“The coronavirus situation can last much longer than originally expected,” was the somber message of Armenia’s Prime Minister Nikol Pashinyan after a Monday, March 23, meeting with the commission entrusted with Armenia’s response to the COVID-19 pandemic.
The task force underlined the need for increased imports of masks, tests, and other necessary equipment to combat the spread.

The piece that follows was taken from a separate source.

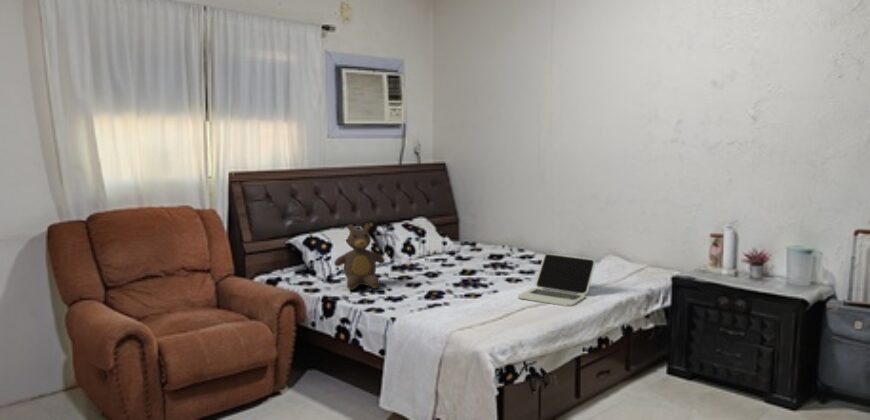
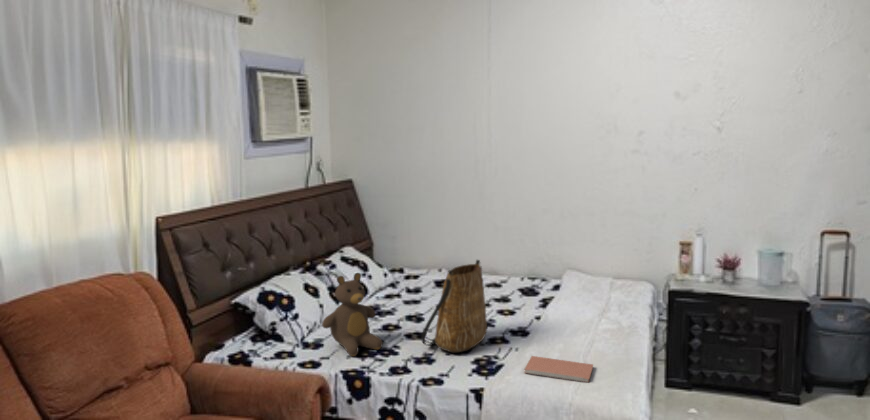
tote bag: none [404,218,473,296] -> present [421,260,487,352]
laptop: present [518,254,595,306] -> none [542,288,605,347]
notebook: none [466,303,534,326] -> present [525,356,593,382]

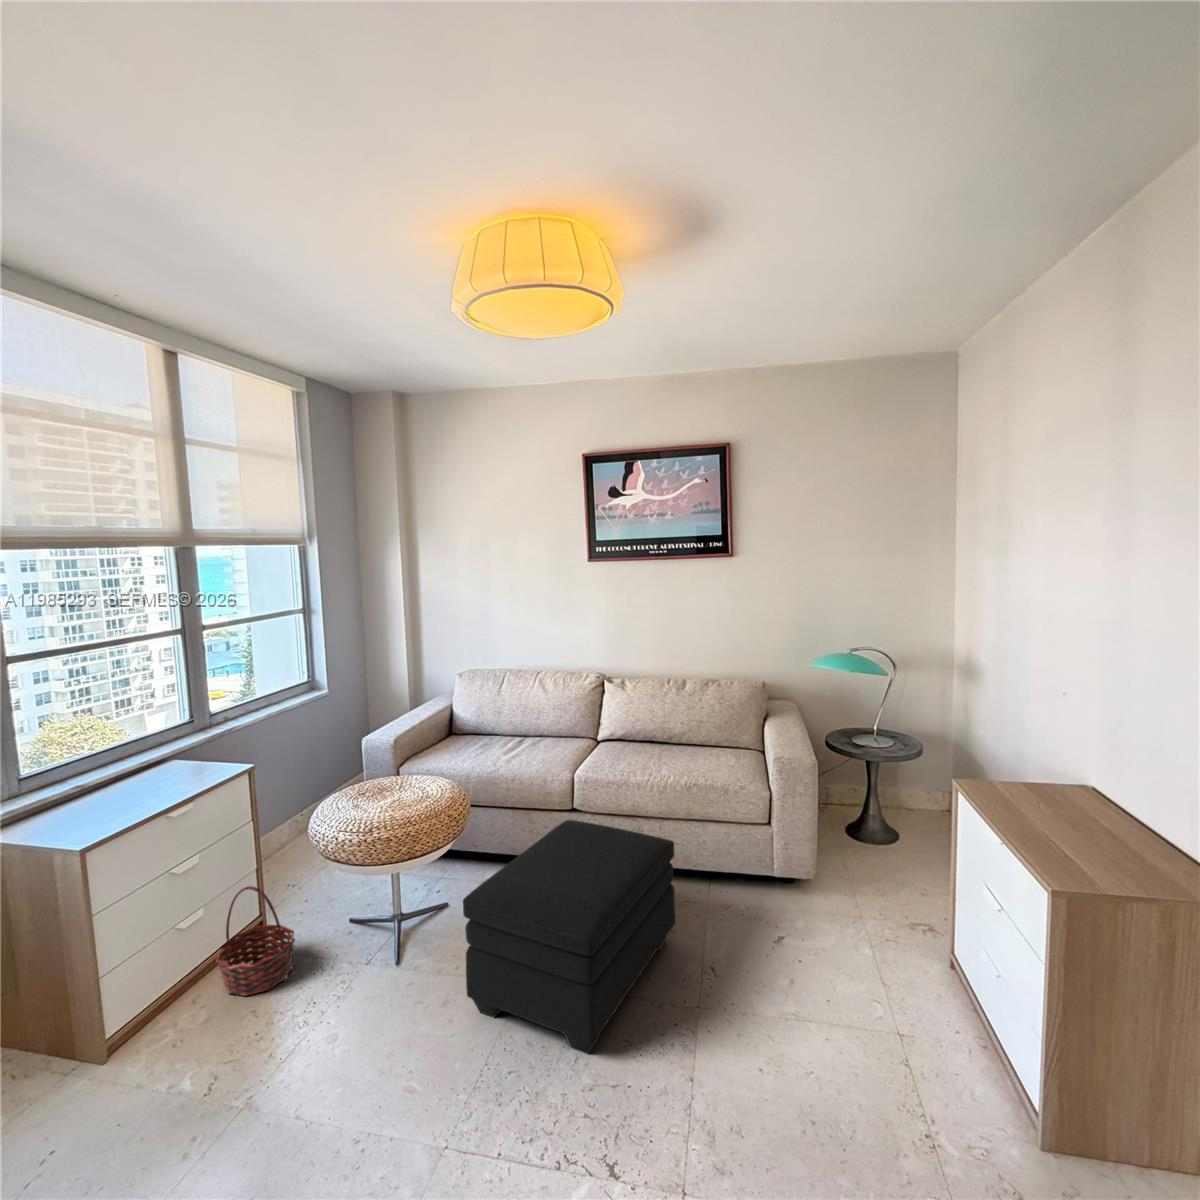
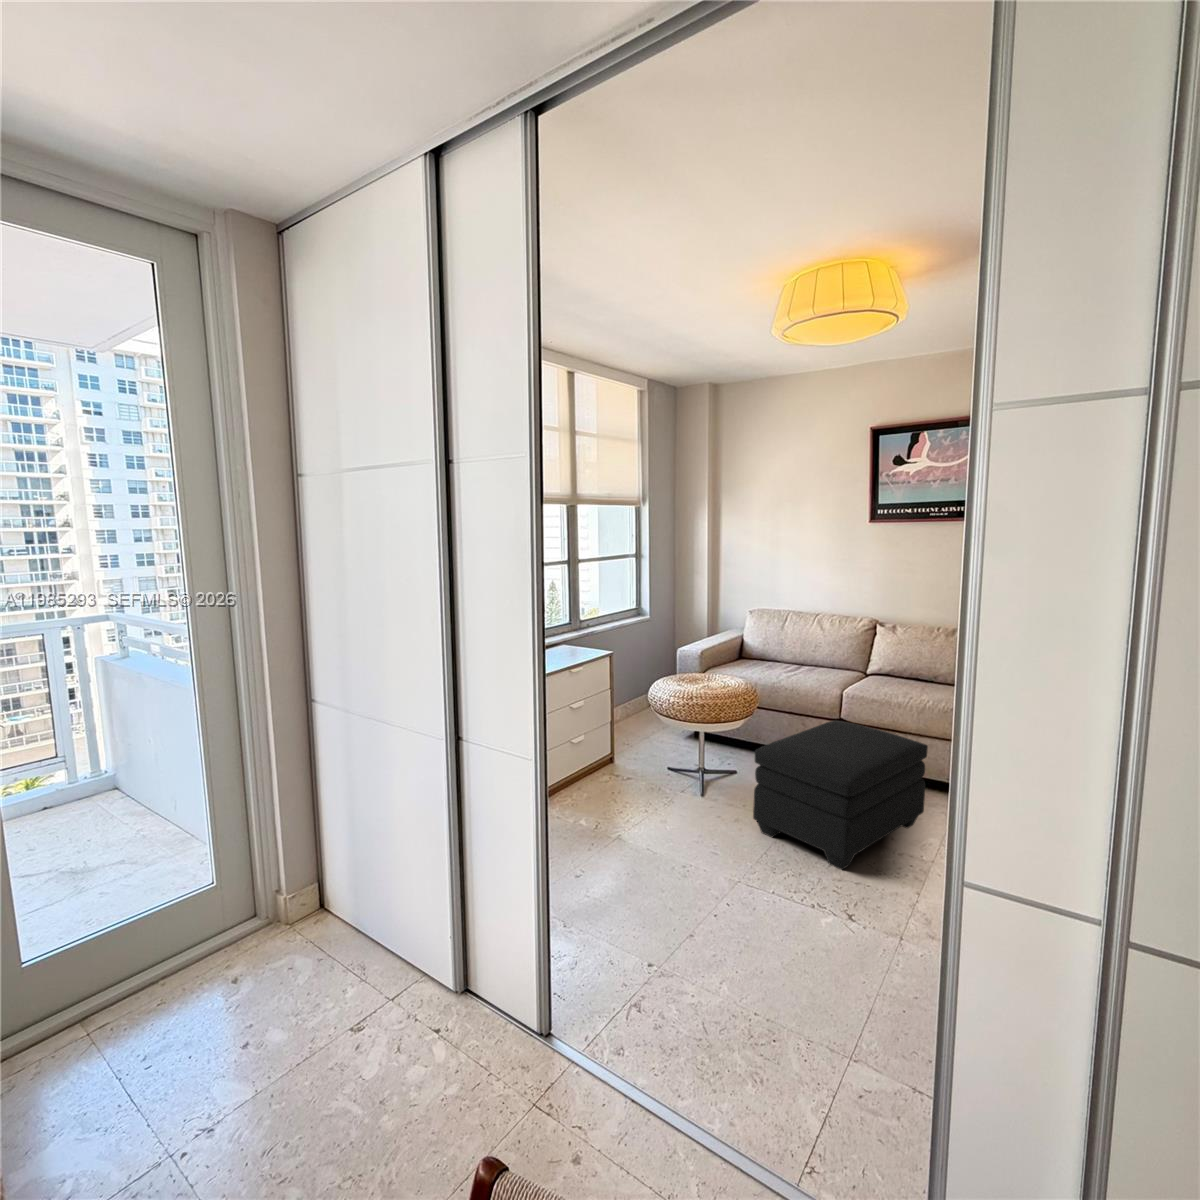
basket: present [216,886,295,996] -> none [590,726,636,794]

China has offered help to Armenia by providing lung ventilation devices and medical protective gear, according to Armenia’s press agency.
The Armenian government is in crisis mode after today’s meetings, which followed an intense coronavirus-related debate in the Armenian parliament on Friday, March 20.
As Armenia battles the spread of the virus, economic measures are being put in place to limit economic damage from the global crisis. The approach focuses on short-term economic measures and social restrictions, along with preventive action and strategic economic measures that are oriented to the long-term economic prospects of the country.
‘’In this stage, our task should be not only supporting our businessmen and raising the competitiveness of our economy but making it visible for the world that after overcoming the crisis Armenia is one of the best countries in the world for doing business,” the PM declared
“This will definitely be not an easy task but I am confident we will be able to carry it out.’.
The Armenian government says it will focus first on those most in need of economic support to assuage short-term misery caused by the economic downturn amid the global spread of the virus. But a realization that the crisis has long-term ramifications prompted the government to emphasize its support for Armenia’s agricultural sector.
Increasing Armenia’s agricultural output has been a point of focus for the Armenian government, which has for years worked with the World Bank and the UNDP to improve yields and business performance of Armenian farmers. Fearful of losing the progress gained so far, Armenia’s response to the economic effects of the pandemic will focus heavily on Armenian agriculture as a marker for long-term success.
By doing long-term planning today, Armenia is hoping to come out of the global crisis stronger and more competitive than before.
COVID-19 in Armenia
Prime Minister Nikol Pashinyan announced on Sunday, March 22, that there were now 194 cases of the coronavirus in Armenia.
After an initial eight cases that were primarily linked to travelers from Italy, the COVID-19 spread after infections emerged from an engagement party, where the groom’s mother made contact with dozens of guests after erroneously considering herself cured of the virus.
Deputy speaker of the Armenian parliament Alen Simonyan urged for amendments as a “preventive measure” that would criminalize citizens who breach quarantine or self-isolation.
During the emergency debate on March 20, Simonyan highlighted the woman attending the engagement party as an example of criminal negligence.
“The Etchmiadzin case is a vivid example. The woman thought she had cured herself and that she posed no danger to anyone, she went to an engagement party based on her assumption, and I do not think that she kissed and hugged her guests intentionally. I do not think that the woman supposed she could infect anyone during her son’s engagement party,” Simonyan remarked, according to Armenian publication News.am.
In order to prevent similar cases, the Armenian parliament is now proposing a punishment of five years imprisonment for breaching quarantine or self-isolation measures.
One Armenian person has died from the virus, a 34-year-old Armenian man residing in the US died from COVID-19 after traveling to Florida for work, where he visited several theme parks.